NIWA warns that increasing ocean temperatures are leading to a decrease in ocean PH levels, meaning the waters are turning more acidic.
The climate projections were commissioned by the Auckland Council, Auckland Transport, Watercare and Panuku Development Auckland in a bid to increase the understanding of risks, vulnerabilities and opportunities in the Auckland region.
"Better information about how Auckland’s climate is changing will help Auckland make more effective decisions about our future," Auckland Council's Chief Sustainability Officer John Mauro said.

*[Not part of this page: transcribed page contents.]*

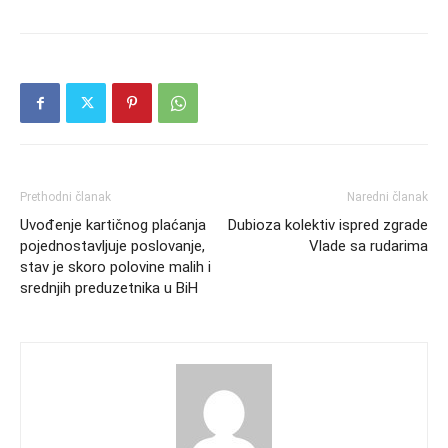
Prethodni članak
Naredni članak
Uvođenje kartičnog plaćanja
Dubioza kolektiv ispred zgrade
pojednostavljuje poslovanje,
Vlade sa rudarima
stav je skoro polovine malih i
srednjih preduzetnika u BiH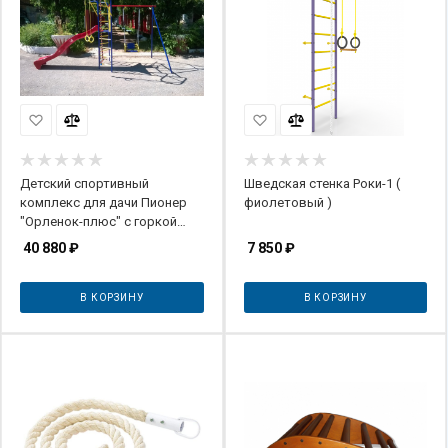
Детский спортивный
Шведская стенка Роки-1 (
комплекс для дачи Пионер
фиолетовый )
"Орленок-плюс" с горкой
(ЦК2)
40 880
₽
7 850
₽
В КОРЗИНУ
В КОРЗИНУ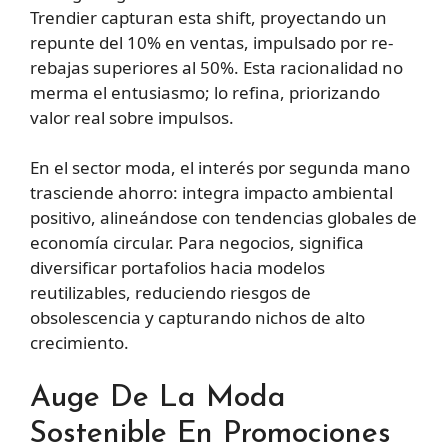
Trendier capturan esta shift, proyectando un
repunte del 10% en ventas, impulsado por re-
rebajas superiores al 50%. Esta racionalidad no
merma el entusiasmo; lo refina, priorizando
valor real sobre impulsos.
En el sector moda, el interés por segunda mano
trasciende ahorro: integra impacto ambiental
positivo, alineándose con tendencias globales de
economía circular. Para negocios, significa
diversificar portafolios hacia modelos
reutilizables, reduciendo riesgos de
obsolescencia y capturando nichos de alto
crecimiento.
Auge De La Moda
Sostenible En Promociones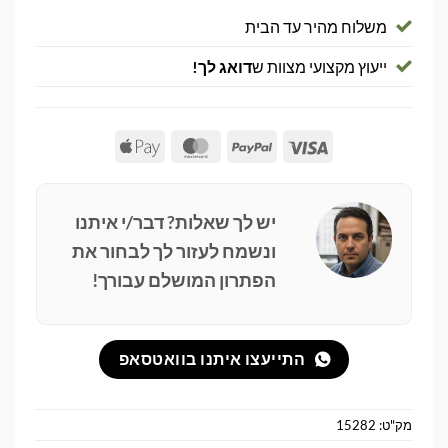
משלוח מהיר עד הבית
ייעוץ מקצועי מצוות ש
דואג לך!
Apple
MasterCard
PayPal
Visa
Pay
יש לך שאלות? דבר/י איתנו
ונשמח לעזור לך לבחור את
הפתרון המושלם עבורך!
התייעצו איתנו בוואטסאפ
מק"ט:
15282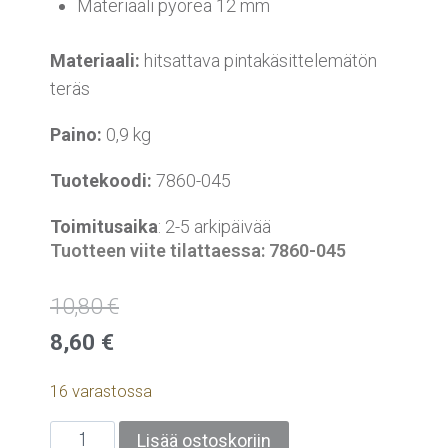
Materiaali pyöreä 12 mm
Materiaali:
hitsattava pintakäsittelemätön
teräs
Paino:
0,9 kg
Tuotekoodi:
7860-045
Toimitusaika
: 2-5 arkipäivää
Tuotteen viite tilattaessa: 7860-045
10,80
€
8,60
€
16 varastossa
Lisää ostoskoriin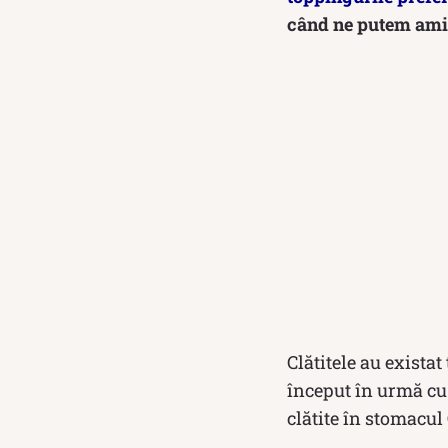
când ne putem amint
Clătitele au existat
început în urmă cu 
clătite în stomacul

"This means building improved resilience with every decision we make, like how we provide community services, when and where we develop our infrastructure, and how and when we make investments to generate better value for Aucklanders."
The report comes as the Government announced today that it's closely monitoring the recent dry weather across the country and how it could affect farmers and growers.
Minister of Agriculture Damien O'Connor said in a statement: "Farmers and growers in many of our regions are experiencing lower than normal soil moisture levels for this time of year.
"Local knowledge is essential, and our Ministry of Primary Industry (MPI) analysts in each area work with their local farmers and groups to keep an eye on how climate conditions around the country are affecting rural communities. "
NIWA meteorologist Chris Brandolino says below normal rainfall is expected for most of New Zealand for at least the next 10 days with perhaps only localised exceptions.